Sinds kardinaal Joseph Ratzinger paus Benedictus XVI is, ontving ik veel vragen over de geloofwaardigheid van zijn verklaringen wat betreft zijn leven in nazi-Duitsland. Hoewel Ratzinger werd geboren in een antinazistische familie, sloot hij zich op zijn veertiende aan bij de Hitlerjugend. Dat was in nazi-Duitsland een alledaags verschijnsel: veel Duitsers die na de oorlog het democratische Duitsland edelmoedig dienden – de grote liberaal-democratische denker Jürgen Habermas incluis – maakten deel uit van de Hitlerjugend. Later moest Ratzinger zijn dienstplicht vervullen, tot hij in het laatste jaar van de oorlog het leger verliet. Hij was toen achttien.

Ratzingers verhaal klinkt aannemelijk. En het maakt hem in geen enkele zin onbevoegd om vandaag een religieuze of politieke functie te vervullen. Behoudens nieuwe informatie die zijn verhaal tegenspreekt, leidt de focus op de waarheidsgetrouwheid van zijn relaas de aandacht wel af van belangrijker vragen.

Die gaan over wat Benedictus heeft geleerd uit die jeugdperiode, en hoe dat zijn theologie en mogelijk zijn pausdom mee heeft bepaald. Hij was getuige van het allesverwoestende racisme van nazi-Duitsland, van de brutale onderwerping van mensen, en van massamoorden. Anders dan Johannes Paulus II, wiens pausdom en positieve houding tegenover de joden getekend werden door de ervaring van de holocaust in Polen, heeft Benedictus zich publiekelijk weinig laten ontvallen over de wreedheden. Wel wees hij erop dat zowel de nazi’s als de moderne samenleving het christendom en zijn Waarheid verwierpen. Het was voor hem een reden om als katholiek niet toe te geven aan een heleboel aspecten van de moderniteit, waaronder het zogenaamde relativisme – en dan vooral het idee dat ook andere religies een geldige weg naar God kunnen zijn. Als interpretatie van het nazisme zou die denkwijze selectief en vals zijn; als een les getrokken uit het nazisme, is ze ook selectief. En verontrustend.

—————

• Opdrachten:
(A) Op welke leeftijd sloot Ratzinger zich volgens de tekst over paus Benedictus XVI aan bij de Hitlerjugend?
(B) Schrijf een vervolg op de tekst over paus Benedictus XVI dat begint na de laatste zin.

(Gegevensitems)
—————

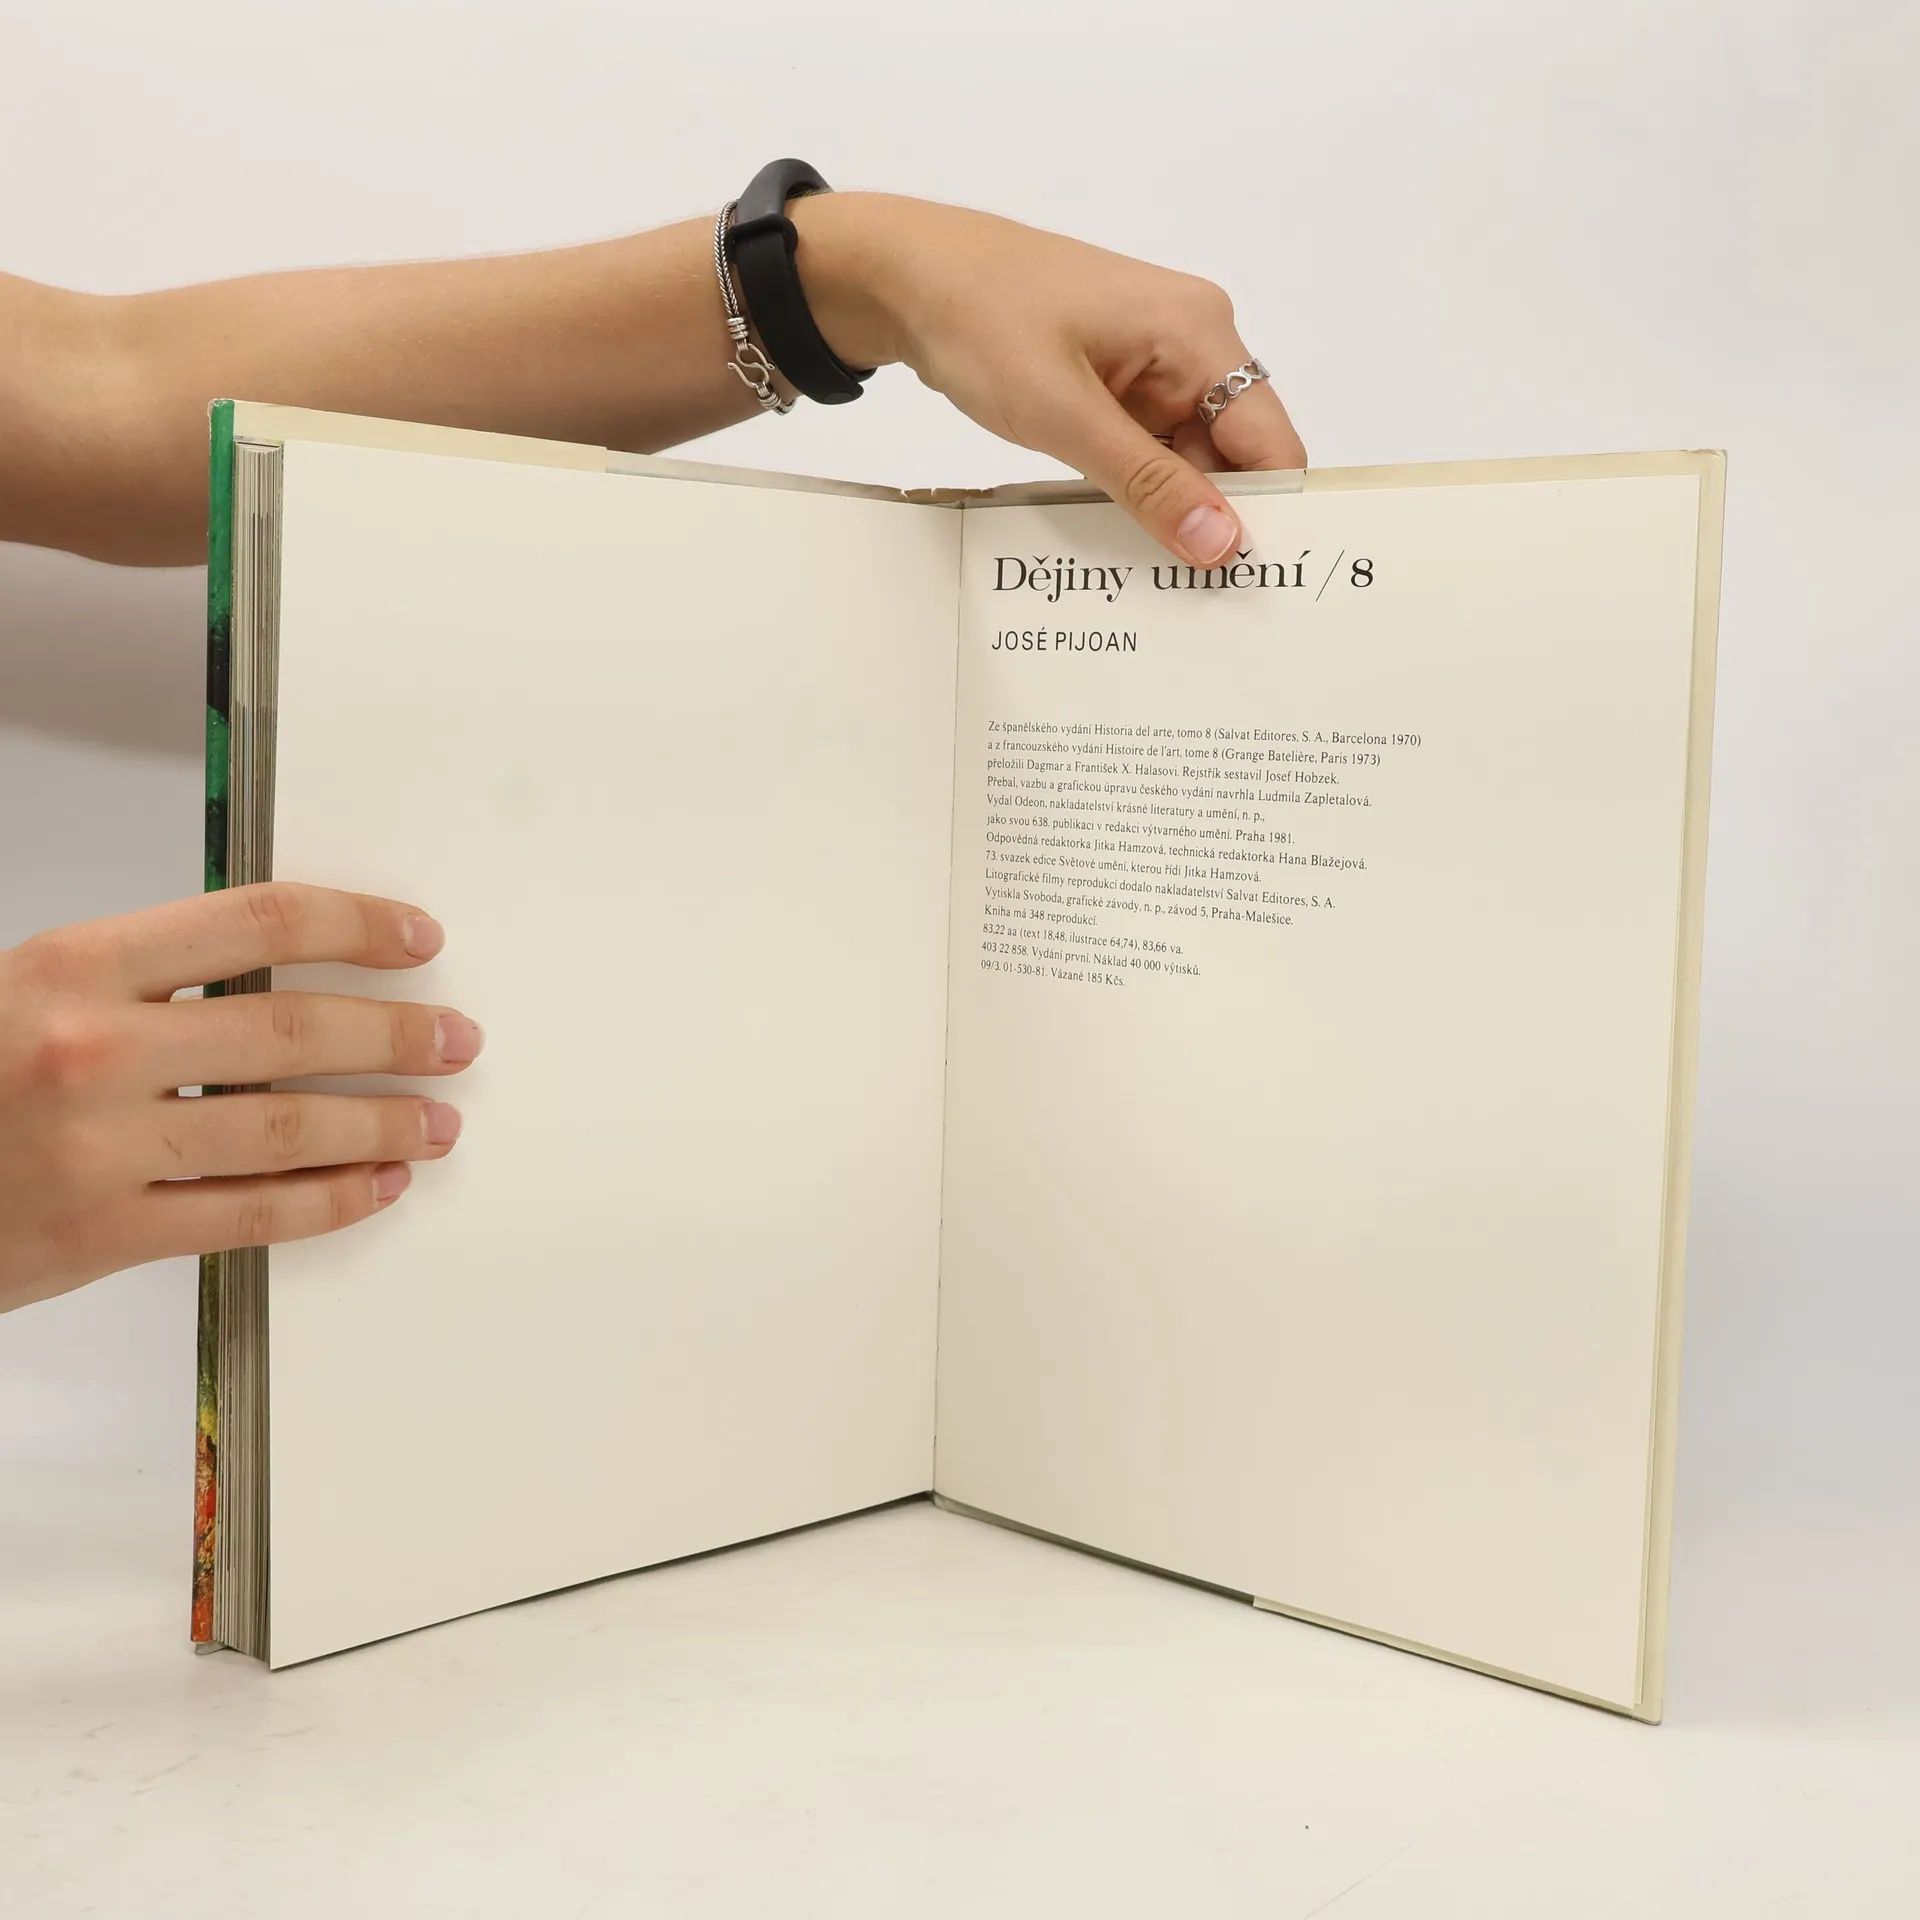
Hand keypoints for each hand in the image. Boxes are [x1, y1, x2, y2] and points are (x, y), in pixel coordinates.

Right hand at [0, 882, 482, 1313]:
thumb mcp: (28, 988)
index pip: (258, 922)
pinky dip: (331, 1202)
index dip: (357, 926)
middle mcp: (92, 1049)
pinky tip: (378, 1186)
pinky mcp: (100, 1236)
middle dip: (398, 1036)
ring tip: (440, 1121)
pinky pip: (249, 1217)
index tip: (419, 939)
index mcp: (74, 964)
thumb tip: (284, 970)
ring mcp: (98, 1149)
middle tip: (457, 1038)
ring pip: (287, 1131)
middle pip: (293, 1033)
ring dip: (384, 1125)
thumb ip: (146, 978)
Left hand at [795, 193, 1307, 565]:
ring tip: (1151, 582)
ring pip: (1188, 462)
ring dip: (1169, 514)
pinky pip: (1147, 452)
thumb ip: (1146, 482)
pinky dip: (1135, 494)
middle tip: (1196, 606)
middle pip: (1234, 458)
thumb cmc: (979, 318)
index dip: (1270, 515)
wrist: (904, 277)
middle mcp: (1192, 343)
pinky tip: (1119, 540)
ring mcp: (1154, 365)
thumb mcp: (1062, 412)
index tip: (1254, 587)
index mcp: (1200, 332)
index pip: (1271, 443)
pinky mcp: (1117, 384)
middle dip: (1215, 524)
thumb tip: (1220, 542)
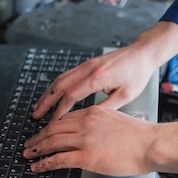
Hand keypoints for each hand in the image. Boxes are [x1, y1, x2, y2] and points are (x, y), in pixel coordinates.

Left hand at [23, 105, 177, 177]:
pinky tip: (38, 166)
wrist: (151, 144)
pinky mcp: (86, 156)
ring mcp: (85, 139)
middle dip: (37, 137)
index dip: (49, 127)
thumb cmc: (141, 136)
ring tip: (28, 155)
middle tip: (28, 144)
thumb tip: (94, 134)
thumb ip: (101, 124)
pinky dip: (44, 163)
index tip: (43, 132)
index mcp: (93, 112)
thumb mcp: (117, 120)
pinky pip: (59, 159)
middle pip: (53, 128)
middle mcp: (85, 123)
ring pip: (52, 142)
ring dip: (37, 149)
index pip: (64, 118)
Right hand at [32, 46, 155, 121]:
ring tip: (38, 107)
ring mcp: (85, 65)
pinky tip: (51, 95)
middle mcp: (88, 69)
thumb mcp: (125, 95)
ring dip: (47, 94)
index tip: (52, 123)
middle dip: (45, 102)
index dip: (59, 111)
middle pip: (58, 86)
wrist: (142, 53)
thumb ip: (105, 108)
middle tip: (35, 116)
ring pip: (59, 80)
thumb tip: (87, 120)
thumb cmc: (137, 73)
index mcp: (97, 78)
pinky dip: (55, 87)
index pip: (71, 96)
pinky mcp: (87, 65)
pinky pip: (66, 76)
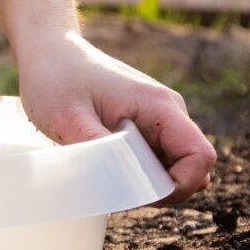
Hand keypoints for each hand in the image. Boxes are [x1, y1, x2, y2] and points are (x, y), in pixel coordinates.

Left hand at [0, 0, 215, 202]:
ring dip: (152, 184)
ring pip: (175, 167)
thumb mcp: (67, 118)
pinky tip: (108, 172)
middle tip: (120, 192)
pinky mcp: (143, 127)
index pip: (200, 157)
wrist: (49, 53)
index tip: (142, 196)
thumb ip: (96, 149)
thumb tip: (118, 184)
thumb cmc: (56, 79)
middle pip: (194, 167)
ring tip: (109, 180)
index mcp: (159, 107)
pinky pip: (156, 160)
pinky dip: (140, 175)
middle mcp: (167, 112)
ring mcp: (157, 120)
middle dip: (166, 190)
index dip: (180, 185)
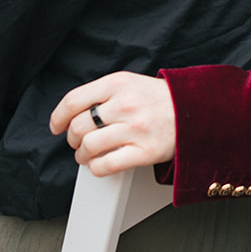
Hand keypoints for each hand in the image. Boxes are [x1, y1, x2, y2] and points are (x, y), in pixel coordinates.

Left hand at [49, 71, 176, 175]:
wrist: (194, 110)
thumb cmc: (158, 99)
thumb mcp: (129, 83)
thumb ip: (102, 94)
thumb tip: (71, 114)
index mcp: (118, 84)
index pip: (74, 101)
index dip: (58, 117)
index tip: (56, 126)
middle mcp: (125, 105)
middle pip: (79, 126)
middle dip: (72, 138)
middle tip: (77, 141)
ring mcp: (136, 129)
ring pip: (89, 147)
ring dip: (82, 155)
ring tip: (87, 155)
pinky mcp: (145, 152)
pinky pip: (107, 166)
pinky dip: (96, 168)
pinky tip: (100, 164)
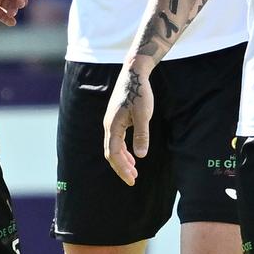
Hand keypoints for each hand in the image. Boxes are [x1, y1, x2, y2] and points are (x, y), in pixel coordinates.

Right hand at [102, 64, 153, 185]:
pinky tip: (132, 156)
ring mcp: (111, 122)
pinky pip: (116, 140)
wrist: (134, 74)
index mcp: (113, 126)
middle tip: (133, 180)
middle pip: (111, 153)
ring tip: (134, 171)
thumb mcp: (144, 114)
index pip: (113, 153)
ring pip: (113, 147)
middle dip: (121, 168)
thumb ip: (142, 135)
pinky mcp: (116, 119)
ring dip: (122, 160)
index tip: (132, 180)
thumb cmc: (140, 93)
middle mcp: (109, 125)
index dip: (122, 169)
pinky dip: (123, 151)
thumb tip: (141, 156)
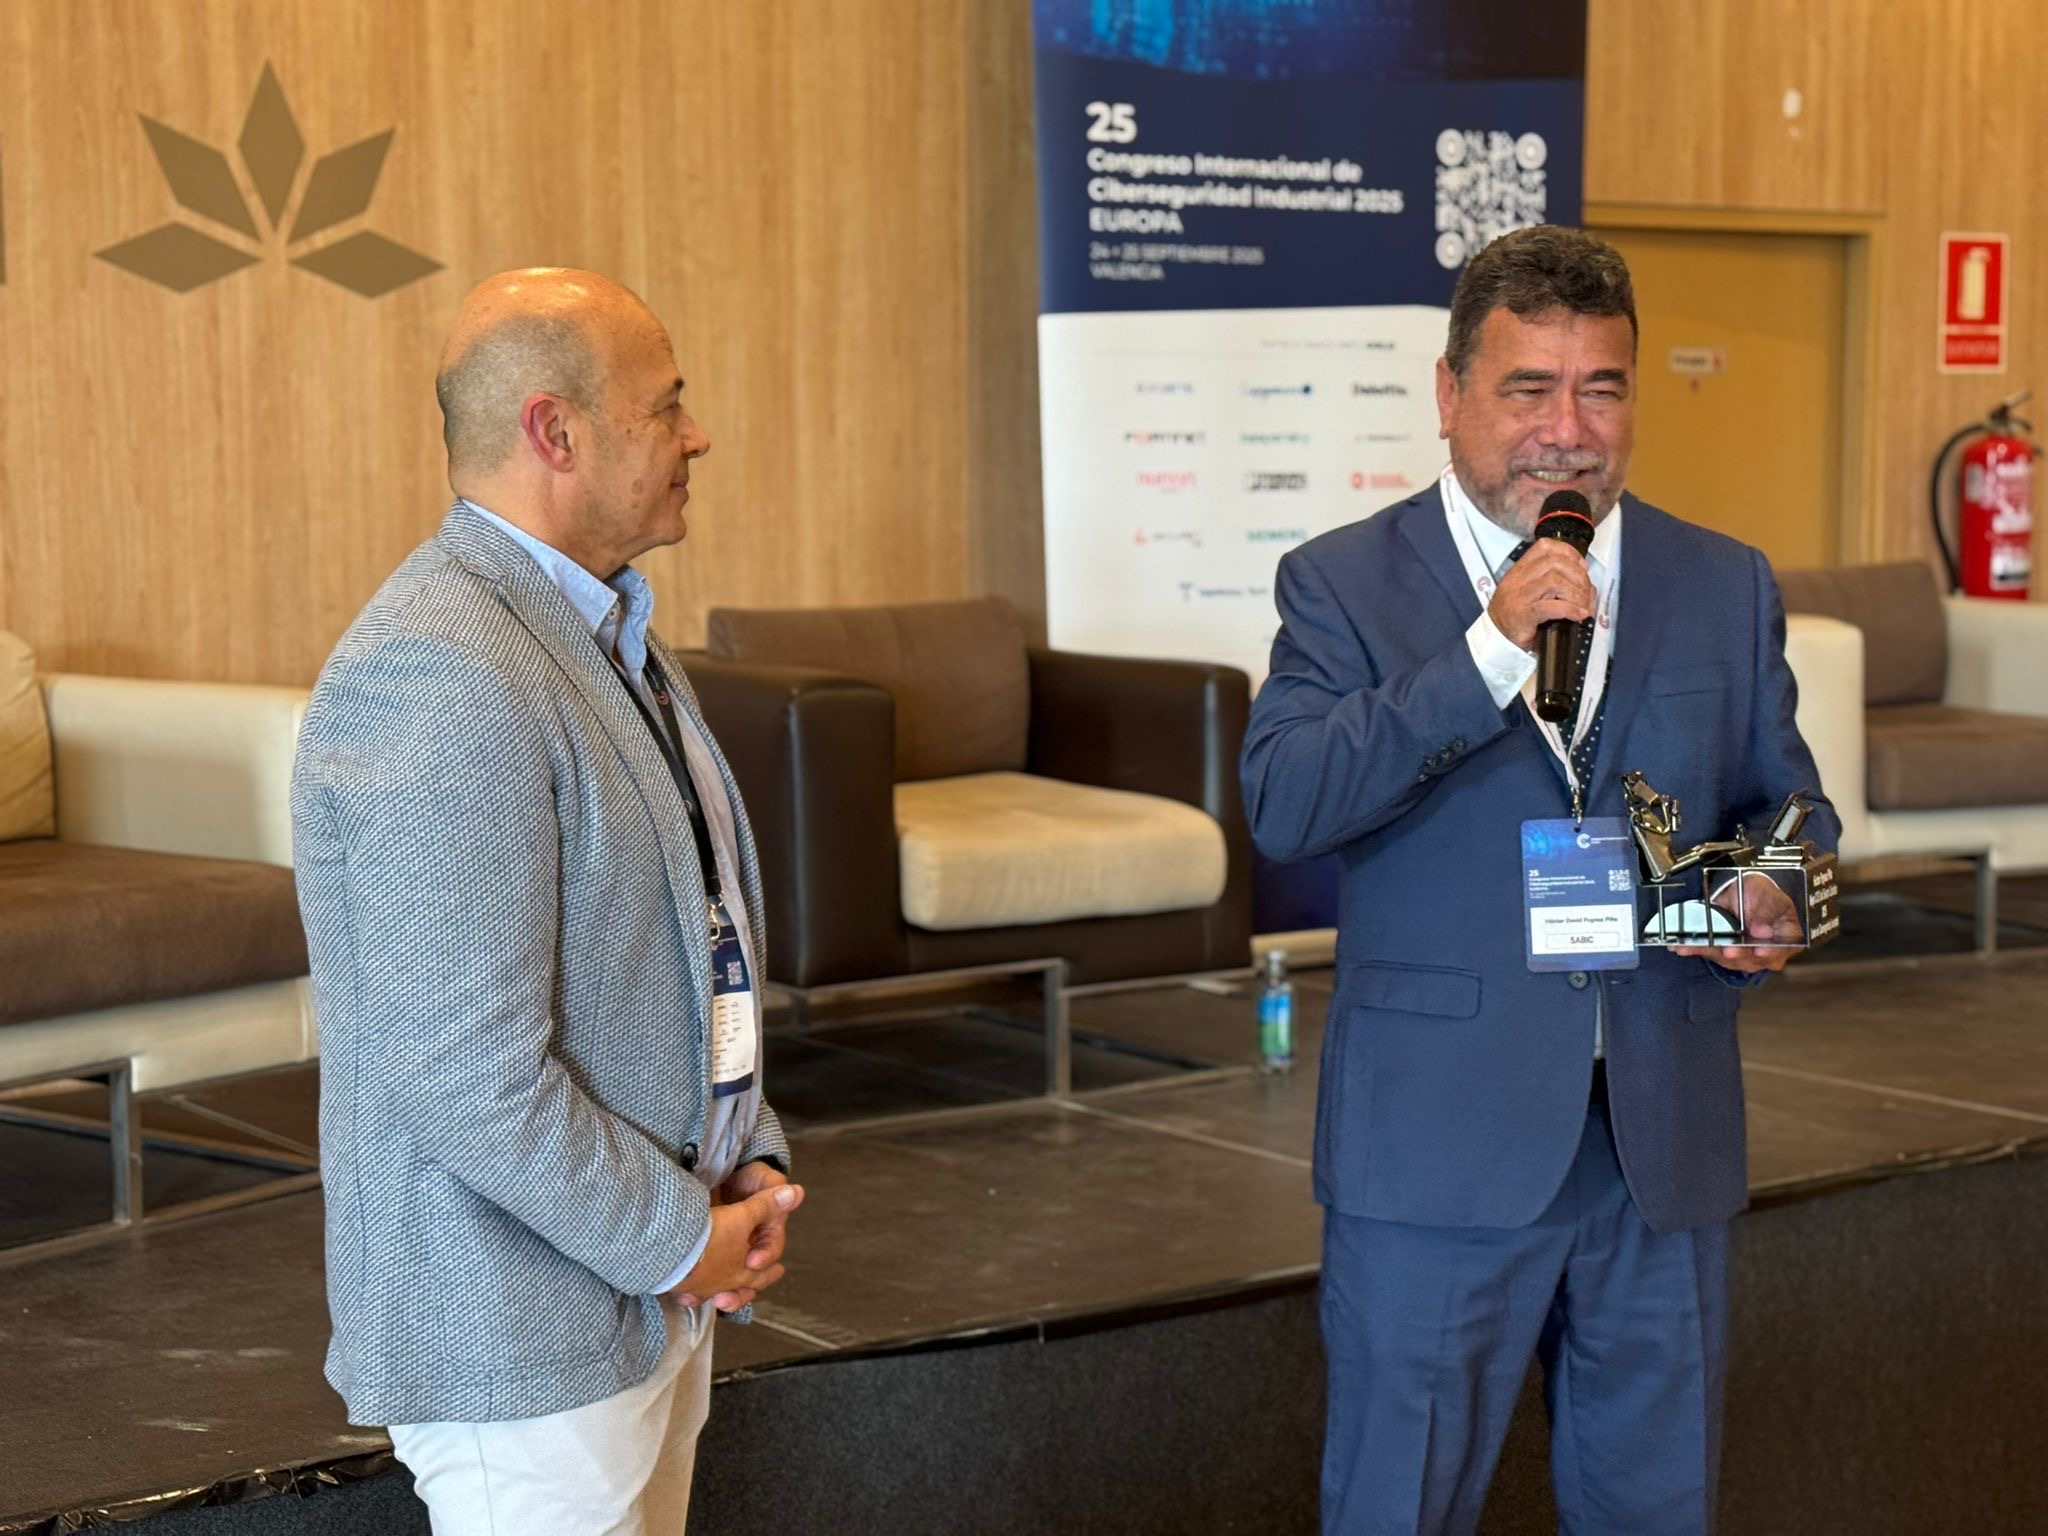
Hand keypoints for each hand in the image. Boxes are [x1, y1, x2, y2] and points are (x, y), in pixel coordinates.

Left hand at [668, 1177, 803, 1311]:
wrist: (726, 1176)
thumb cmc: (749, 1180)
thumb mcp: (761, 1181)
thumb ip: (773, 1193)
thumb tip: (797, 1191)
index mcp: (767, 1234)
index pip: (771, 1251)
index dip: (764, 1256)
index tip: (753, 1261)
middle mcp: (751, 1250)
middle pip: (751, 1279)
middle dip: (741, 1290)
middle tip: (726, 1298)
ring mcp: (730, 1259)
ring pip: (731, 1287)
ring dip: (724, 1296)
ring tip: (713, 1302)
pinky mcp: (709, 1261)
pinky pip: (706, 1284)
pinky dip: (697, 1293)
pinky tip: (687, 1298)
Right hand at [1487, 539, 1595, 651]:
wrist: (1495, 639)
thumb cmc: (1516, 617)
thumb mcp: (1532, 593)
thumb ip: (1555, 584)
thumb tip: (1587, 585)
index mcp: (1520, 571)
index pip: (1545, 547)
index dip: (1569, 553)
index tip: (1582, 566)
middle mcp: (1518, 580)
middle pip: (1555, 562)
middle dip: (1578, 575)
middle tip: (1586, 591)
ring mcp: (1519, 597)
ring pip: (1554, 581)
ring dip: (1576, 593)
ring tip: (1583, 605)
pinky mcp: (1523, 615)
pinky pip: (1550, 607)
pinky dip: (1570, 609)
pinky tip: (1579, 614)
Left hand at [1671, 872, 1802, 974]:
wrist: (1741, 891)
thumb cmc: (1760, 893)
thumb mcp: (1765, 893)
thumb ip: (1765, 911)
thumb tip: (1762, 932)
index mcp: (1786, 936)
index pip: (1782, 948)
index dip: (1771, 951)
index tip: (1760, 951)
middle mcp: (1767, 950)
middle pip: (1753, 958)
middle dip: (1737, 954)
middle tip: (1728, 951)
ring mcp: (1746, 955)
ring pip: (1728, 958)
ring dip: (1710, 951)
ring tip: (1694, 946)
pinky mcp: (1725, 953)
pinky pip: (1711, 953)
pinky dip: (1696, 949)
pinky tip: (1683, 947)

—————

• Antwoorden:
(A) Op zijn veertiende.

(B)
Benedictus’ opvatting van ‘relativisme’, waarbij hij de naziwreedheden en de moderniteit met haar pluralisme op één lijn plaatst, is vanzelfsprekend bizar. Ze veronachtzaamt ook verschillende feiten. In tegenstelling tot wat de paus in zijn memoires schreef, bleef de Kerk tegenover de nazi’s niet op haar stuk. Hoewel ze het op vele vlakken oneens waren, collaboreerde de Kerk, in naam van haar ware god, bewust met stromingen als het nazisme en het fascisme. De christelijke intolerantie – haar antisemitisme – vormde de conditio sine qua non voor de opkomst van het raciale antisemitisme, en voor het vermogen van de nazi’s om zo veel christenen in hun oorlog tegen de joden te mobiliseren. En hoewel de katholieke Kerk niet verantwoordelijk was voor de holocaust, valt niet te ontkennen dat ze op verschillende manieren enthousiast heeft meegeholpen aan de jodenvervolging. Zo steunde zij de antisemitische rassenwetten van de nazi’s en de fascisten. Zo vergoelijkte het Slowaakse episcopaat de deportatie van joden door de Slowaakse regering, die geleid werd door een priester. De Kerk bood geen fundamenteel tegengif voor het probleem van de joden, maar maakte er daarentegen zelf deel van uit.

Een man als Benedictus, die de vernietiging van het Hongaarse jodendom heeft meegemaakt en die getuige was van de steun van het Duitse episcopaat aan de veroveringsoorlog van de nazi’s, zou moeten weten hoe onvolmaakt het ware pad van de Kerk is geweest.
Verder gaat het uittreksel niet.